Closed freshwater aquaculture systems
Depending upon the availability of resources like land, water, feed, stocklings, energy, manpower and availability of capital, freshwater aquaculture can be broadly grouped into three intensities, namely extensive culture, semi-intensive aquaculture and intensive culture.
When suitable land and water available large stagnant ponds are constructed and after filling them up, fish seed (stocklings or fingerlings) are released into them in low densities. Organic and chemical manures are used to get blooms of phyto and zooplankton. Occasionally feeding may be done. After considerable time the ponds are harvested. This type of freshwater aquaculture requires low financial, management, technology and energy inputs.

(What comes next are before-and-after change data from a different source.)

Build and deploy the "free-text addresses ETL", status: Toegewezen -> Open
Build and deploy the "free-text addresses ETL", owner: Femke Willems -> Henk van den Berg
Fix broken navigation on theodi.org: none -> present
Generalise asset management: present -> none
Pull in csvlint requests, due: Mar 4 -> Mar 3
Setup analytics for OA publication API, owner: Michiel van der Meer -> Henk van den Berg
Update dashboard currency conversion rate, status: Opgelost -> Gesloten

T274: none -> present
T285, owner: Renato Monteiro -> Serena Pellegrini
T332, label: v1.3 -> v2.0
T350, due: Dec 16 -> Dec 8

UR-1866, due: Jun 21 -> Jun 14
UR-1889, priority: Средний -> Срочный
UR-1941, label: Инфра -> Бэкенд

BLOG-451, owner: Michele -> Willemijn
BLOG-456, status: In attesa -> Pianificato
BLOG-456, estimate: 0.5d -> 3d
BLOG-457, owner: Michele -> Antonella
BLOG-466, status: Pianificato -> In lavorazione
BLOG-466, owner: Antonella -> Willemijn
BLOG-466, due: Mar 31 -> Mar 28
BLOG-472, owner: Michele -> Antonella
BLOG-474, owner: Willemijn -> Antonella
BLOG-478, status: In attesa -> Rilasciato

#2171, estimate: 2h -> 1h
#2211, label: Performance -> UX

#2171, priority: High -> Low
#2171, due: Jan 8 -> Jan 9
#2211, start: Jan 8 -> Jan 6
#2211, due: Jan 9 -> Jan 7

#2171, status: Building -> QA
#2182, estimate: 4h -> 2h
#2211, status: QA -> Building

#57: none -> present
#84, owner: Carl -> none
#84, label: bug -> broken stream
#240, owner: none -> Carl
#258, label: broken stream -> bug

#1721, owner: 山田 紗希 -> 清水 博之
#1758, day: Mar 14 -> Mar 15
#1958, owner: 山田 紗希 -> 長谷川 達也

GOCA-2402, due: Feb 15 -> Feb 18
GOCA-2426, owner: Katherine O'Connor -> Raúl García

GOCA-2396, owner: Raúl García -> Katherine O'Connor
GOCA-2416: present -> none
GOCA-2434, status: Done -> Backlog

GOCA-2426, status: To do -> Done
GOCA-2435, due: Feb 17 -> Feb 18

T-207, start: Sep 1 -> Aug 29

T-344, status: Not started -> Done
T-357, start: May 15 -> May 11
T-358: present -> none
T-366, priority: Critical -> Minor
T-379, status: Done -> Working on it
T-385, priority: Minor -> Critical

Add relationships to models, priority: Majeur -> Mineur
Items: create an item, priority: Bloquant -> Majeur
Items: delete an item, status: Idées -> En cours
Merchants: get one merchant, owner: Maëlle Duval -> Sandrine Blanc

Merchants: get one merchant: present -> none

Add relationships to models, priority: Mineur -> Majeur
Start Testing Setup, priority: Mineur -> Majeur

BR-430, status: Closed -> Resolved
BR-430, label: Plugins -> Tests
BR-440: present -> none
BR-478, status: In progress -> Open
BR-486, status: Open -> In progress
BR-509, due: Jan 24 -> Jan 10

Though this freshwater aquaculture system is similar to extensive culture, there is regular feeding and partial water exchange. The stocking rate is also higher, giving higher yields in shorter time. This type of aquaculture requires medium level financial, management, technology and energy inputs.
This type freshwater aquaculture system is optimized to use smaller space with lesser total volume of water used per culture when compared to extensive aquaculture. Water is purified and recycled. The stocking rate very high with fish totally depended upon feeding. This freshwater aquaculture system requires high running costs and high energy and technology inputs.
Composite freshwater aquaculture systems
The basic principle of integrated composite fish aquaculture is the stocking of compatible, fast-growing fish of complementary feeding habits. They will occupy different ecological niches and contribute to productivity of the whole column of water. In this multi-species freshwater aquaculture, ponds are stocked with bottom feeders, column feeders and surface feeders. The productivity of each niche is well utilized in this system. A disadvantage of this type freshwater aquaculture is the prolongation of the culture time to accommodate the variance in time taken for attaining harvestable size by different species.
Integrated freshwater aquaculture systems
In developing countries, especially in Asia, freshwater aquaculture is done traditionally in small family holdings. The fish farmers have integrated their daily backyard activities with the freshwater aquaculture. Fish-cum-duckery, fish-cum-poultry and fish-cum-agriculture have been very successful. Cattle farm manures are utilized as such in the fish farms or used in biogas plants and the slurry is recycled for fish culture.
Ornamental freshwater aquaculture
Ornamental fish trade is the fastest growing pet trade, and the aquaculture of ornamental fish for aquariums is a profitable enterprise. In developed countries highly technical ornamental fish breeding and rearing farms have come up. In Asian and African countries ornamental freshwater aquaculture is still a small scale family business. Usually all family members are involved in the ornamental freshwater aquaculture.